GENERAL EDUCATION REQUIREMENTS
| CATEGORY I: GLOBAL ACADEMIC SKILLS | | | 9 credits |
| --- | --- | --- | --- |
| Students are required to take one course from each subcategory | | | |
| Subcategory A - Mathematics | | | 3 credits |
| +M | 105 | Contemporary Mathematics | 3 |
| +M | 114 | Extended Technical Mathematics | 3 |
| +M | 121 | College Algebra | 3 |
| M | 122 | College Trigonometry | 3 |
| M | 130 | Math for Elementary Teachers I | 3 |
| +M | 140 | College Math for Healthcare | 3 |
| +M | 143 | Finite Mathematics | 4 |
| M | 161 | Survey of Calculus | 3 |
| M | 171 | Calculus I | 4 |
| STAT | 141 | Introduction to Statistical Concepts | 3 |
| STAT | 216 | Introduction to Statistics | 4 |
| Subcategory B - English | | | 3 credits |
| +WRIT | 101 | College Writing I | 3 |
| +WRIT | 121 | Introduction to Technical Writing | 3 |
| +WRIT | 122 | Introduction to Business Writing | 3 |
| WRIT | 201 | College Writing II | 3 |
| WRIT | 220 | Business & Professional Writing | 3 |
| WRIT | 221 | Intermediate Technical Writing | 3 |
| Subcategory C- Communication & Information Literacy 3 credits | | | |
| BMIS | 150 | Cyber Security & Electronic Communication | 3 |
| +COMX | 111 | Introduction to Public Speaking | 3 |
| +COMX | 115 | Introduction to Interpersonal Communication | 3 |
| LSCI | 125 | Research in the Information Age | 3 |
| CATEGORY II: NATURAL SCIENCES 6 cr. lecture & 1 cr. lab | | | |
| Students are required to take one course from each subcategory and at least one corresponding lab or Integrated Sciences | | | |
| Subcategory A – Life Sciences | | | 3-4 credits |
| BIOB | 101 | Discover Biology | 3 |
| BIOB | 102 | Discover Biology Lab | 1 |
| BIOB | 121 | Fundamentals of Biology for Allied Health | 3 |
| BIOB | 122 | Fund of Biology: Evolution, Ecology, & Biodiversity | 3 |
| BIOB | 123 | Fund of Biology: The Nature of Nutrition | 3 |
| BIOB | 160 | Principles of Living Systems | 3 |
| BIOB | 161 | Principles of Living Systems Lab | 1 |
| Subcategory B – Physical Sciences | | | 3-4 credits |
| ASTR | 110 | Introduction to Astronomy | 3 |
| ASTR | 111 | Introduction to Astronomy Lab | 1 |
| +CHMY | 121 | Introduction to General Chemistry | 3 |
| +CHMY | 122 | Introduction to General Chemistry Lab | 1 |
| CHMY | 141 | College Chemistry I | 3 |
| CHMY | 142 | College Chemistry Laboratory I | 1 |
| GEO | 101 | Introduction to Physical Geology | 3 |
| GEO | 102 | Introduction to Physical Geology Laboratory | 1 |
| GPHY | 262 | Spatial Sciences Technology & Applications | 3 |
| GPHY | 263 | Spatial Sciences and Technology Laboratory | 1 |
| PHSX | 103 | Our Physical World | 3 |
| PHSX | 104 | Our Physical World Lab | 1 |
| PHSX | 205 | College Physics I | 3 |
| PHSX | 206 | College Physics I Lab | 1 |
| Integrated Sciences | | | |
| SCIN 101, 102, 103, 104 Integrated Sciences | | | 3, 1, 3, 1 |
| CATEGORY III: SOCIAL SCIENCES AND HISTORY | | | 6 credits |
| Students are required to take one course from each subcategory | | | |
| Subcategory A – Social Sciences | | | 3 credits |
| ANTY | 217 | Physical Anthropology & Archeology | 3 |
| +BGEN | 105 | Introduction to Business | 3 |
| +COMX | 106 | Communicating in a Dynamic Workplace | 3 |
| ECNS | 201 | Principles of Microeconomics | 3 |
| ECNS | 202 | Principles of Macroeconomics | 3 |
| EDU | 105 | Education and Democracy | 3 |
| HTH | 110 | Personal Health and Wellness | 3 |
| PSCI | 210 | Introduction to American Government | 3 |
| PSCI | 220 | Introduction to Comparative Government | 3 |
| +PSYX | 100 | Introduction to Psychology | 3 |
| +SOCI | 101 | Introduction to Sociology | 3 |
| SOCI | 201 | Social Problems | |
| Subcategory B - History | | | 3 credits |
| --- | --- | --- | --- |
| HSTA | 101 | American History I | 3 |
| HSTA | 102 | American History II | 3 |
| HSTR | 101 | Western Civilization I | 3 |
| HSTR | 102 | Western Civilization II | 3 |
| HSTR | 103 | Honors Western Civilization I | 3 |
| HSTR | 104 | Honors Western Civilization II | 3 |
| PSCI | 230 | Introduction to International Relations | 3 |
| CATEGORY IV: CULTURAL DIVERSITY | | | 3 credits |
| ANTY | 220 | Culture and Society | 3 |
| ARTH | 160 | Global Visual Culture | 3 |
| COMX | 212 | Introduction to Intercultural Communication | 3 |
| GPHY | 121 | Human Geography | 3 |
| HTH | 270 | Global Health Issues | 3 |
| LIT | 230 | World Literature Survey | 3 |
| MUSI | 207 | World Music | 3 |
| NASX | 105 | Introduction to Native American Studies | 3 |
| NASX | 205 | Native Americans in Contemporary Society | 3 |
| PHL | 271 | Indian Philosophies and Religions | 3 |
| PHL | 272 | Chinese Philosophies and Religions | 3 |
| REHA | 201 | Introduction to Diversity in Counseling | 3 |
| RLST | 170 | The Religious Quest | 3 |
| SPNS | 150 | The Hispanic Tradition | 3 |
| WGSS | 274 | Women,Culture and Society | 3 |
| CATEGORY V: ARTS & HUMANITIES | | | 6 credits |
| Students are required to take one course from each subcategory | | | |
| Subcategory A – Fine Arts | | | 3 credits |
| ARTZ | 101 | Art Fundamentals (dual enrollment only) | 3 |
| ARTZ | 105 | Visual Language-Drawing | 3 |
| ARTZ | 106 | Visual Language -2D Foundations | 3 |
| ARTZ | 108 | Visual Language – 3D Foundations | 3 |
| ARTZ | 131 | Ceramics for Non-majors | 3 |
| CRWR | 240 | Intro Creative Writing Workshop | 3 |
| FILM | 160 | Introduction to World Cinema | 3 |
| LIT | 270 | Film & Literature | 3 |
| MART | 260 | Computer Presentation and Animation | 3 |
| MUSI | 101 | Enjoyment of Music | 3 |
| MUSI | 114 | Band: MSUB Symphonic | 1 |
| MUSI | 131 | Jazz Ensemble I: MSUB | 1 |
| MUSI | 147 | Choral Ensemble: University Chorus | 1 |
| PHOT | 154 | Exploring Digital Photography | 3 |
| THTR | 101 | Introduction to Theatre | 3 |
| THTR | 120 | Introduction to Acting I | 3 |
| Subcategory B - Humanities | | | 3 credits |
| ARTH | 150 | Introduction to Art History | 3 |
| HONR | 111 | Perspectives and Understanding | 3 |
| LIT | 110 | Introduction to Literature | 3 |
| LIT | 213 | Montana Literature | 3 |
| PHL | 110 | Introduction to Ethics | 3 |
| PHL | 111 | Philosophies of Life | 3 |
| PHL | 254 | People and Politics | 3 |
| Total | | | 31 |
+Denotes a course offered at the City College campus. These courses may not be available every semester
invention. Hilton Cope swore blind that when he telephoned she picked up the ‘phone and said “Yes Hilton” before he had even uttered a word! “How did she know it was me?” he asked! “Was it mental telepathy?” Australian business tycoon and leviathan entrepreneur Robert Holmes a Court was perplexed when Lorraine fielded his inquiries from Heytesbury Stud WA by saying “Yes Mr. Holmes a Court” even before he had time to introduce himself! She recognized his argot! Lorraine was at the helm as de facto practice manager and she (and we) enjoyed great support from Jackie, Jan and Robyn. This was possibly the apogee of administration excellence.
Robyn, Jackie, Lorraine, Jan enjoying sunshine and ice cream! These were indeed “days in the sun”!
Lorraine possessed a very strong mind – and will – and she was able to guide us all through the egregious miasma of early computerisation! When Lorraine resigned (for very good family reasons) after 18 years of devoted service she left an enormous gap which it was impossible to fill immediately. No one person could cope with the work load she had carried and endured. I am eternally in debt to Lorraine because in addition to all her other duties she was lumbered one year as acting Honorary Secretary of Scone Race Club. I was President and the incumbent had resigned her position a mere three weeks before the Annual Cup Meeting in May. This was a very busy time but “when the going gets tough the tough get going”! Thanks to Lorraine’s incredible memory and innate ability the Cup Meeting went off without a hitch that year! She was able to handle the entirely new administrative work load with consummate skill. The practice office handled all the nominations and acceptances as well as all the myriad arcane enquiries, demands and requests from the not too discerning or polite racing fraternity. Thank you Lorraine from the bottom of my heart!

> _EXERCISE REQUIREMENTS_
With the first line being the one containing "Cinema | 3 |" and the last line the one containing "I: MSUB | 1 |", transcribe exactly the lines above that fall in that range.

> _YOUR RESPONSE_
| FILM | 160 | Introduction to World Cinema | 3 |
| LIT | 270 | Film & Literature | 3 |
| MART | 260 | Computer Presentation and Animation | 3 |
| MUSI | 101 | Enjoyment of Music | 3 |
| MUSI | 114 | Band: MSUB Symphonic | 1 |
| MUSI | 131 | Jazz Ensemble I: MSUB | 1 |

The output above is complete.